Game developers need to look beyond their traditional development tools. For example, in addition to the usual languages and frameworks, many games now utilize the powerful capabilities that 2D and 3D engines and tools like Unity and Unreal. Knowledge of e-commerce and m-commerce API is also a mainstream need in order to realize the huge potential to monetize these games.

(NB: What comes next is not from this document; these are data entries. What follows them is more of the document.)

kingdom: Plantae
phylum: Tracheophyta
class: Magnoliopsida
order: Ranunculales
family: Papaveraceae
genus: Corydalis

Social games themselves are actually a very different breed! Unlike traditional games, most of these games are light on UI and front-end, with complex business logic behind them on the server. So they need expert knowledge of server side languages like PHP, ASP .NET and Flex, frameworks like .NET, J2EE, Spring and Hibernate and integration technologies like Web Services (REST/SOAP), XML and XSL. As if that were not enough to make them look like a complex enterprise system, they also need storage and management of huge amount of data with database systems like Oracle, MS SQL Server and MySQL. There is also a big network effect involved with social games, so the knowledge of architecture and platforms that can be scaled easily, including the Cloud Computing, is also at play.

After attending the GDC and looking at these trends, I get a distinct feeling that, as gaming comes to the mainstream at your home or to a social network near you, the concept of game development itself is changing rapidly.